/typenshtein

A weighted levenshtein that takes typiness into consideration

Primary LanguageJavaScript

typenshtein

A weighted levenshtein that takes typiness into consideration.

Typiness is the relative quality of being a typo. In lay terms, this means that a character that is closer to another in a hypothetical keyboard has more typiness relative to the other that one that is distant.

A typo is when a creature with the capacity of writing potencially correct words – typically humans – fails to do so because its members employed in that task – typically fingers – do not perform their function correctly, either by a mismatch between their central nervous system signals and the member motricity execution or simply because they are using a keyboard that they are not used to – typically Swedish –, so that their "muscle memory" fails to "remember" the right moves and end up typing one or more wrong characters. The wrongly typed characters statistically tend to be physically close to the originally intended character, and a proper detection of typos needs to take that into consideration.

Typos are normally not intentional, but this library can detect also intentional ones – there's no way to distinguish them without mind reading, which might be possible in the near future.

Detecting typos is an important thing to do because a typo can, for instance, prevent the proper delivery of a vital email or change the meaning of an intended message from "do you have a small unit of time to help me?", like in "do you have a sec?" to "were you born in a determined gender?", like in "do you have a sex?" (or any other interpretation of that sentence). This is just one example of a possible misunderstanding, but they may be harmful enough to end marriages and even cause global wars.

In practice though, this library just calculates the distance of two points in a cartesian plain.

Usage:

const { typenshtein, regularKeyboard } = require('typenshtein')

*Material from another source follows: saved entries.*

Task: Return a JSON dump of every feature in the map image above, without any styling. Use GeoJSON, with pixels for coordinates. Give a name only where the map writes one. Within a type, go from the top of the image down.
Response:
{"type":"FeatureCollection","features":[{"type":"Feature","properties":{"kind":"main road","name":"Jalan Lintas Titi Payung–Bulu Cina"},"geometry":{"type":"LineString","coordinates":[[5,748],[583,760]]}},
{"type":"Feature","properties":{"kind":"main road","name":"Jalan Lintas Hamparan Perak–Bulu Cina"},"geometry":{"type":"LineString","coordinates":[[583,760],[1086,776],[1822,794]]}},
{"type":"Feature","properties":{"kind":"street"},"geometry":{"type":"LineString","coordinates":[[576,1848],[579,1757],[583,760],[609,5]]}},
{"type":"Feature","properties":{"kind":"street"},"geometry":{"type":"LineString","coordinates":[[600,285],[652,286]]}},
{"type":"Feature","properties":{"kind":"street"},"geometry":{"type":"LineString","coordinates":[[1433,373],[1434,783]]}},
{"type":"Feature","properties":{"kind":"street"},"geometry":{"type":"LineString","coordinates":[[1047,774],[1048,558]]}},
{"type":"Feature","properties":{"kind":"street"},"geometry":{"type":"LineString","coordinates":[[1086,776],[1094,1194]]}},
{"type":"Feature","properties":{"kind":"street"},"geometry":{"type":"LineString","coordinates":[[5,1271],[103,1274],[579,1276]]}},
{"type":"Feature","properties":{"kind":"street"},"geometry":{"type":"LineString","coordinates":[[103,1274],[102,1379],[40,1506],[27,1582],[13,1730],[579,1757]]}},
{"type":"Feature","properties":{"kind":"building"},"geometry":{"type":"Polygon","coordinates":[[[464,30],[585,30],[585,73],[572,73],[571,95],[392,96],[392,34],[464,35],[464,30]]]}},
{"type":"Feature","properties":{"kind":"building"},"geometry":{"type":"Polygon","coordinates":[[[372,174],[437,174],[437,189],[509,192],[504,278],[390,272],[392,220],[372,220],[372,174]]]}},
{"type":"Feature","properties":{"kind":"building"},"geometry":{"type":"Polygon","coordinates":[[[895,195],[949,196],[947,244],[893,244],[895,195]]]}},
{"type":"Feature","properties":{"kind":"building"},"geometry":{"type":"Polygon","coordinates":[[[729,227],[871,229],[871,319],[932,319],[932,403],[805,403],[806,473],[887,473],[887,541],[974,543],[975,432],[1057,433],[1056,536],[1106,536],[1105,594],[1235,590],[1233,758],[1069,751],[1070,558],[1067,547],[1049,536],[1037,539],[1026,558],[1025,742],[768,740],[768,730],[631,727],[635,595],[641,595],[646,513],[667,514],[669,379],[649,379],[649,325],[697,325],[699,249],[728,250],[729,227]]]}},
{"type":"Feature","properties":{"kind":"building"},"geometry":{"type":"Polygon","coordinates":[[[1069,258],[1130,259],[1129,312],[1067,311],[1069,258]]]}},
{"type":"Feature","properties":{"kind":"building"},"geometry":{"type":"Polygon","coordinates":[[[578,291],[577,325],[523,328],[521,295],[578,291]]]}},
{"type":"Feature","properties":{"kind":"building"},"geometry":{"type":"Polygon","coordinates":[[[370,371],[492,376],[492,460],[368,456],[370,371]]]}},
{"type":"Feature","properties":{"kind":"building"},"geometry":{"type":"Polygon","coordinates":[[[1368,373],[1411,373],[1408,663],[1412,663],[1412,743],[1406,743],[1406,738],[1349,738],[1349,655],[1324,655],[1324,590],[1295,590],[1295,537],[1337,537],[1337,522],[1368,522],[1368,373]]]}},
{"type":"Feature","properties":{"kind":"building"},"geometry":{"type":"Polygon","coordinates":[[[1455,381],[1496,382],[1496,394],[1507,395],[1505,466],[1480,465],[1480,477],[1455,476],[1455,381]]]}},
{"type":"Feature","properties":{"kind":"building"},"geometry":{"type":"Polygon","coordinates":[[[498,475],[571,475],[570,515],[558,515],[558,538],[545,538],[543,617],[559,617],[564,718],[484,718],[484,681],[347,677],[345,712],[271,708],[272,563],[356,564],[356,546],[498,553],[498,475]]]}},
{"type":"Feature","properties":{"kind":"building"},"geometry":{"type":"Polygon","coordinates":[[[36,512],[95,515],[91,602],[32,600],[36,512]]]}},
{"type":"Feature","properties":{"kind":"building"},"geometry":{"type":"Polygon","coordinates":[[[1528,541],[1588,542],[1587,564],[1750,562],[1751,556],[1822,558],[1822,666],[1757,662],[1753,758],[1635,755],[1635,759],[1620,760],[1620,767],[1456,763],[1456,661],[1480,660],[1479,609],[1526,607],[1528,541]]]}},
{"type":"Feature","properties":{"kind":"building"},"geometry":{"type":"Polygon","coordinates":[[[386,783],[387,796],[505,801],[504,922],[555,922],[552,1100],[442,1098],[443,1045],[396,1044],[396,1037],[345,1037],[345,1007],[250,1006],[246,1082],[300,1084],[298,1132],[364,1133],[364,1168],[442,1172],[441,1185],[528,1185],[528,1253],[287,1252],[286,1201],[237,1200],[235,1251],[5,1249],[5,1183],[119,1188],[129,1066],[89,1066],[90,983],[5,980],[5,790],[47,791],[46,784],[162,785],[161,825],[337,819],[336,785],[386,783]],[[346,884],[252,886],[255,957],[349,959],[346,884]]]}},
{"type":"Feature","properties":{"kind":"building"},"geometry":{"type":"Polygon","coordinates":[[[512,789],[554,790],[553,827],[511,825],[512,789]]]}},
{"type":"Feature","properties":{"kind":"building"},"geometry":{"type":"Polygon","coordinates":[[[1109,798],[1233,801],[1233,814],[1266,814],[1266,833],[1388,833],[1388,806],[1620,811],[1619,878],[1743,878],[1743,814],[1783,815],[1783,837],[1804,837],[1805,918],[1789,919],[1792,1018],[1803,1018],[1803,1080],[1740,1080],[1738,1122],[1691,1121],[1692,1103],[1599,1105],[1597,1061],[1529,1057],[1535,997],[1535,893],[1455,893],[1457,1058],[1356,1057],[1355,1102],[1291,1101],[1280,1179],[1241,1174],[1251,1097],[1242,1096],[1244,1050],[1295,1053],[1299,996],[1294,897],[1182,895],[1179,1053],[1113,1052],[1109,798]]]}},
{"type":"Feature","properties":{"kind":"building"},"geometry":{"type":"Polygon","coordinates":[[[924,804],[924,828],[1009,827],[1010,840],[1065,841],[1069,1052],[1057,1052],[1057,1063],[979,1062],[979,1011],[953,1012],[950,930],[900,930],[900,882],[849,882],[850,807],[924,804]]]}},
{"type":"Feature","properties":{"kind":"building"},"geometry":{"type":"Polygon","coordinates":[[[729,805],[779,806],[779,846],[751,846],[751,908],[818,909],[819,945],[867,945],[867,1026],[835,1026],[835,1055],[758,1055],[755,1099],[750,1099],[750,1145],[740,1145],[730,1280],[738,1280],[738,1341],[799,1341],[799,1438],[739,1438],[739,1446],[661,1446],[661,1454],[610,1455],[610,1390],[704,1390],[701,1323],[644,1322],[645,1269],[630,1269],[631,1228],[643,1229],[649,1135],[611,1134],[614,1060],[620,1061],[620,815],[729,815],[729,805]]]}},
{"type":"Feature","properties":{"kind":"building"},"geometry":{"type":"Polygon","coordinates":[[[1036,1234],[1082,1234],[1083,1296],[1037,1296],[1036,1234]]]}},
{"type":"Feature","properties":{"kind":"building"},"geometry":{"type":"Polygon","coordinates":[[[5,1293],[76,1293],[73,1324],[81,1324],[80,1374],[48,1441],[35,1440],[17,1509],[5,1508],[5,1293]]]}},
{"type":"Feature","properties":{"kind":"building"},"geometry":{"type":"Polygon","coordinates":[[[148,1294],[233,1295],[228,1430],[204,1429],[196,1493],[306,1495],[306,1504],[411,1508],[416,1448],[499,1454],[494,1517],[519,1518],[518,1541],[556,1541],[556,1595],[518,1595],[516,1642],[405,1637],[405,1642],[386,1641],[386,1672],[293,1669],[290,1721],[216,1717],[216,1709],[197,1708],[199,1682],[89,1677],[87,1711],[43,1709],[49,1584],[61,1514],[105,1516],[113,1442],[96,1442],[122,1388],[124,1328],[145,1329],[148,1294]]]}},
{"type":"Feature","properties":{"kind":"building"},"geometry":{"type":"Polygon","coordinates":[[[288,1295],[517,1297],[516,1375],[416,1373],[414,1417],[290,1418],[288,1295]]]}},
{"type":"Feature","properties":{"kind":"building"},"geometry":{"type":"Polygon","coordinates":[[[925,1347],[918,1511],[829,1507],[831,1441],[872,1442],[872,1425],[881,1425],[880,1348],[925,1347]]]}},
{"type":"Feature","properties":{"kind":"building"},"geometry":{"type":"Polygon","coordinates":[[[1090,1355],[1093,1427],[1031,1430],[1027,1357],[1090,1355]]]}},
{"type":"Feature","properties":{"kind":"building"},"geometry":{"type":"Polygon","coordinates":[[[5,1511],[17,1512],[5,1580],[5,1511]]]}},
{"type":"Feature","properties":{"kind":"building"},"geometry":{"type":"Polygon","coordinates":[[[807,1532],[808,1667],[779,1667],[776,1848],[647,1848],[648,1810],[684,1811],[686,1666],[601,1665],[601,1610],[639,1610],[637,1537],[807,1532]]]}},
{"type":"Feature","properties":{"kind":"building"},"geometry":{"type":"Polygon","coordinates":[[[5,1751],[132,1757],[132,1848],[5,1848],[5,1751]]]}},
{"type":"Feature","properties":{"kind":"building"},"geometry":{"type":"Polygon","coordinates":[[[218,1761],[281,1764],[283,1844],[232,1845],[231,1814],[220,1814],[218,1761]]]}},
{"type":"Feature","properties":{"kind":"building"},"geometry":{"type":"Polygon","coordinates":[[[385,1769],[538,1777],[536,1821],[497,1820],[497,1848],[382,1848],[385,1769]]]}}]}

const typenshteinForRegularKeyboard = typenshtein(regularKeyboard)

typenshteinForRegularKeyboard('aaa', 'aaa') // 0 - precise
typenshteinForRegularKeyboard('aaa', 'sss') // 0 - very close, certainly typo
typenshteinForRegularKeyboard('aaa', 'www') // 1.50...4 - not so much
typenshteinForRegularKeyboard('aaa', 'ppp') // 2.9634... - far away

typenshteinForRegularKeyboard('...', '///') // 3 - not in keyboard...

// your own custom keyboard
const { typenshtein } = require('typenshtein')

const typenshteinForMyKeyboard = typenshtein({
  'ä': [0, 0],
  'β': [0, 1],
  ...
})

// actual real world use case
typenshteinForRegularKeyboard('gmail.com', 'gnail.com') // 0
typenshteinForRegularKeyboard('gmail.com', 'gbail.com') // 0.75

// the regular levenshtein doesn't distinguish both cases
levenshtein('gmail.com', 'gnail.com') // 1
levenshtein('gmail.com', 'gbail.com') // 1

Custom keyboards

As shown in the example above, you can create your own keyboard. A keyboard is just a map – an object –, with the characters as keys, and a vector: an array with 2 items, where the first represents the row of the character in the keyboard and the second represents the column. For instance, in a regular qwerty keyboard, q would be [0, 0], w would be [0, 1] and so on. a, being in the next row would be [1, 0].

The name

Typenshtein can be a portmanteau of "typo" and "levenshtein". It can also be a person who is influenced both by Russell's type theory and Ludwig Wittgenstein, usually not known as Typenshteinians.